Complete step by step solution:
Standard electrode potential $(E{}^\circ )$ is defined as the measures the individual potential of reversible electrode at standard state with ions at an effective concentration of 1mol $d{{m}^{-3}}~$at the pressure of 1 atm.
(i) $2Cr(s)+3C{{d}^{2+}}(aq)\to 2C{{r}^{3+}}(aq)+3Cd$
The formula of calculating cell potential is :
\[{{E}^{{}^\circ }}_{cell}={{E}^{{}^\circ }}_{cathode}-{{E}^{{}^\circ }}_{anode}\]

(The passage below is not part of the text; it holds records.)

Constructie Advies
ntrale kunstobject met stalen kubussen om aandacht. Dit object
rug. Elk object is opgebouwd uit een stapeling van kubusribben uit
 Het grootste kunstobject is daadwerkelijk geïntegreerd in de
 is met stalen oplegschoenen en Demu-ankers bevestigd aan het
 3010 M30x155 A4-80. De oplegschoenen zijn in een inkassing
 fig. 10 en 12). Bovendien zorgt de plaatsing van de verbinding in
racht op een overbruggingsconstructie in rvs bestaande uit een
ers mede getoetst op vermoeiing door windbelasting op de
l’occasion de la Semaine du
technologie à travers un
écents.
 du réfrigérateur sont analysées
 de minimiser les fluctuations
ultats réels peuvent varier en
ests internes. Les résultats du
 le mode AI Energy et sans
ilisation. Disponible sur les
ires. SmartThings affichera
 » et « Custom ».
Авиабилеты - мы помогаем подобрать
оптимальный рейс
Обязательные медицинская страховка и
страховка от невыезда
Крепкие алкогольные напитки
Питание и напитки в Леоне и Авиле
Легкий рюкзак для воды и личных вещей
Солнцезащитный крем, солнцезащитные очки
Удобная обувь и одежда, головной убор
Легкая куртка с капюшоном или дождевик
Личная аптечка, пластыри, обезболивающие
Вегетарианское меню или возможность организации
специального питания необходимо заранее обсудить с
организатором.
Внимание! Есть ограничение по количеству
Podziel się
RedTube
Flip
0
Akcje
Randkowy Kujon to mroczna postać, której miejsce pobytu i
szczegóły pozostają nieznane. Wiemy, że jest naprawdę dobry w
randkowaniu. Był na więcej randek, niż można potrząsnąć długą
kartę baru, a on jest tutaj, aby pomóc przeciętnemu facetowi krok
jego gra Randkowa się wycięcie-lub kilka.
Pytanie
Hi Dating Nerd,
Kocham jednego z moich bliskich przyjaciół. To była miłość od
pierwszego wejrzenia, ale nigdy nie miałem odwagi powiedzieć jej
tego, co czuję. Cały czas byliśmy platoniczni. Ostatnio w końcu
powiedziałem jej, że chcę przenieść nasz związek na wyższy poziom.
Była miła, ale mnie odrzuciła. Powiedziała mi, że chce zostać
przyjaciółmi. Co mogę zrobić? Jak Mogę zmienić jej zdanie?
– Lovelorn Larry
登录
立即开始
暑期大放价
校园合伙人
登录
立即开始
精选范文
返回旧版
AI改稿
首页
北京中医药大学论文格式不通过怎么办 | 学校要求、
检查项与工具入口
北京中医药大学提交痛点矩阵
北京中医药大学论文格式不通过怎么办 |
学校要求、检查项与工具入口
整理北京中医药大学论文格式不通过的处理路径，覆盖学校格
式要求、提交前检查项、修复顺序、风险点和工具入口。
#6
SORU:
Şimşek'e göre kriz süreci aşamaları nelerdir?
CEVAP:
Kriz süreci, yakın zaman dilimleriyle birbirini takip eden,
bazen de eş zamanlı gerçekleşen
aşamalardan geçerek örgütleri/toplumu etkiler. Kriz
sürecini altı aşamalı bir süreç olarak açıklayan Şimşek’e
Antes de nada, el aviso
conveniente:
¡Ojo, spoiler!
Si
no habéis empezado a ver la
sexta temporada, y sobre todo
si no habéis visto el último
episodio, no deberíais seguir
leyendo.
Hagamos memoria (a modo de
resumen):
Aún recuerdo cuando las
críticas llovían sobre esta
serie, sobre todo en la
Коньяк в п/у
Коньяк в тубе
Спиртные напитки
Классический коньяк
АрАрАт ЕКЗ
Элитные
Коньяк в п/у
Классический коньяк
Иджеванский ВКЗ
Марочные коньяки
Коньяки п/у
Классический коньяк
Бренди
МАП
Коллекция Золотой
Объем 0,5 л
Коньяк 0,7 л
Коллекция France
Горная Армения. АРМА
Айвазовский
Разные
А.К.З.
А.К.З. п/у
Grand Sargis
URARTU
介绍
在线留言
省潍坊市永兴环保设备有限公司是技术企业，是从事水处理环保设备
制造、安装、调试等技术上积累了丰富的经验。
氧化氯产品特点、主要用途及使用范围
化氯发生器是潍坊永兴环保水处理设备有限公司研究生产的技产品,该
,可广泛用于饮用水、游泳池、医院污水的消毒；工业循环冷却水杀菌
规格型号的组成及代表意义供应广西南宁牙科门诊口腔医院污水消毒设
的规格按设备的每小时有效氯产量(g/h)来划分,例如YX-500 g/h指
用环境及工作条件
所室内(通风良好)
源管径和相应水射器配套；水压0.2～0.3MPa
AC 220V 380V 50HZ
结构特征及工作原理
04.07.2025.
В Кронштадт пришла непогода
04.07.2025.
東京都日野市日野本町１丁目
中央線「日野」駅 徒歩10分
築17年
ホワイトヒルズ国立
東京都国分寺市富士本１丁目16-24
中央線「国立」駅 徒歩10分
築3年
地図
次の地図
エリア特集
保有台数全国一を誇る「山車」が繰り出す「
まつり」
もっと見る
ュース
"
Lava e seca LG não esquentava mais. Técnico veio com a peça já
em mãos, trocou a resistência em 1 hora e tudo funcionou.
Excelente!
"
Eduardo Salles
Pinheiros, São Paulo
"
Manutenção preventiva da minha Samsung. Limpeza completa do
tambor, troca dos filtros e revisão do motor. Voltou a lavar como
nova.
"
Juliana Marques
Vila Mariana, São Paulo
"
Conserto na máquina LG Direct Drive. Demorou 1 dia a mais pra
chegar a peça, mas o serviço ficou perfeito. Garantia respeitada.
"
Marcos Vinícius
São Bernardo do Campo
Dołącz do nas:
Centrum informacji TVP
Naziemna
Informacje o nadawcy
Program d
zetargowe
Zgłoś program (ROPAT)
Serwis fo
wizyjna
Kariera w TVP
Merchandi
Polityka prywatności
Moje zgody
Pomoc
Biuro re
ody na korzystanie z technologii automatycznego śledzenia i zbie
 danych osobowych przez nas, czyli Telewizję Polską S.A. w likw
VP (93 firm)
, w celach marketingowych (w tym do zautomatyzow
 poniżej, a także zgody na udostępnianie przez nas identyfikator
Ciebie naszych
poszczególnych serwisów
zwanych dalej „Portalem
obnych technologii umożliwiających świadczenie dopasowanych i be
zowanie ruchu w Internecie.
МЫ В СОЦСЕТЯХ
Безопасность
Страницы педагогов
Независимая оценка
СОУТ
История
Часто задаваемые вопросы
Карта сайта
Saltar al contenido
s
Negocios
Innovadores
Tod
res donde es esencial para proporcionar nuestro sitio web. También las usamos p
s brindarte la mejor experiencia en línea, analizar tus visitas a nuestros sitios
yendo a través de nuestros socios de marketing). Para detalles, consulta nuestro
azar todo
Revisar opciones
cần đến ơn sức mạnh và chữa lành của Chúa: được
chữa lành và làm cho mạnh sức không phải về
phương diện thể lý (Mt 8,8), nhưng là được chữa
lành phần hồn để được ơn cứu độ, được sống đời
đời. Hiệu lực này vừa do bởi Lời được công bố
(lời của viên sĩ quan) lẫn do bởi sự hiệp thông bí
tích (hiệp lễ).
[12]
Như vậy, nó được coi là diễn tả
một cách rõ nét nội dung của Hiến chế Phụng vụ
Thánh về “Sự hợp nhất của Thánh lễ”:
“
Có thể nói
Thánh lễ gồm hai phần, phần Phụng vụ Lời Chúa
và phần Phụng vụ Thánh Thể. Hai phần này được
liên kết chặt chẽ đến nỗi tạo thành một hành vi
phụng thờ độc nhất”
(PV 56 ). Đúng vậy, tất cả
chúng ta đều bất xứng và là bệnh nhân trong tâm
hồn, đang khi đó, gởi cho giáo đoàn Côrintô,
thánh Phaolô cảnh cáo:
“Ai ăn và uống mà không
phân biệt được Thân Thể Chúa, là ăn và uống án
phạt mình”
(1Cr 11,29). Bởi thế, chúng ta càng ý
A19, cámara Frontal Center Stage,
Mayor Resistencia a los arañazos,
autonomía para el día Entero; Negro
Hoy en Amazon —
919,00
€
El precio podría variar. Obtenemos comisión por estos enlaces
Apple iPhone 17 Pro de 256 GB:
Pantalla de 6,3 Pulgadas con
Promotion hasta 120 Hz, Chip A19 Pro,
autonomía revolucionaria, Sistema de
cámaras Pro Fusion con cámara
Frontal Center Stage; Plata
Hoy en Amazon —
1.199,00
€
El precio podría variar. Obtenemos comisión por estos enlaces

In the equation, cathode is cadmium with electrode potential , -0.40V, anode is chromium with electrode potential, -0.74V. Therefore, substituting the value in the above formula,
\[\begin{align}
& {{E}^{{}^\circ }}_{cell}=-0.40-(-0.74) \\
& {{E}^{{}^\circ }}_{cell}=0.34V \\
\end{align}\]
In a galvanic cell, where a spontaneous redox reaction drives the cell to produce an electric potential, Gibbs free energy ${{\Delta }_{r}}{{G}^{\Theta }}$ must be negative, in accordance with the following equation:
\[\Delta G{{{}^\circ }_{cell}}~=\text{ }-nFE{{{}^\circ }_{cell}}\]
Since we know the electrode potential, and number electrons involved in the reaction is 6 and value of faraday constant is 96500, Therefore, substituting the value in the above formula,
\[\begin{align}
& \Delta G{{{}^\circ }_{cell}}~=\text{ }-6\times 96500\times 0.34 \\
& \Delta G{{{}^\circ }_{cell}}~=-196860J/mol=-196.86kJ/mol \\
\end{align}\]
The formula for equilibrium constant is,
\[\log {{K}_{c}}=\dfrac{n{{E}_{cell}}^{o}}{0.059}=\dfrac{6\times 0.34}{0.059}=34.576\]
\[{{K}_{c}}=3.76\times {{10}^{34}}\]
Equilibrium constant is \[3.76\times {{10}^{34}}\].
(ii) $F{{e}^{2+}}(aq)+A{{g}^{+}}(aq)\to F{{e}^{3+}}(aq)+Ag(s)$
In the equation, cathode is silver with electrode potential , 0.80V, anode is iron with electrode potential, 0.77V. Therefore, substituting the value in the above formula,
\[\begin{align}
& {{E}^{{}^\circ }}_{cell}=0.80-(0.77) \\
& {{E}^{{}^\circ }}_{cell}=0.03V \\
\end{align}\]
Now Gibbs free energy will be:
\[\begin{align}
& \Delta G{{{}^\circ }_{cell}}~=\text{ }-1\times 96500\times 0.03 \\
& \Delta G{{{}^\circ }_{cell}}~=-2895J/mol=-2.895kJ/mol \\
\end{align}\]
The equilibrium constant is,
\[\log {{K}_{c}}=\dfrac{n{{E}_{cell}}^{o}}{0.059}=\dfrac{1\times 0.03}{0.059}=0.508\]
\[{{K}_{c}}=3.22\]

Note: The equilibrium constant of a chemical reaction is the value of its reaction quotient at chemical equilibrium, a state approached by a dynamic chemical system after sufficient time has elapsed at which its composition has no measurable tendency towards further change.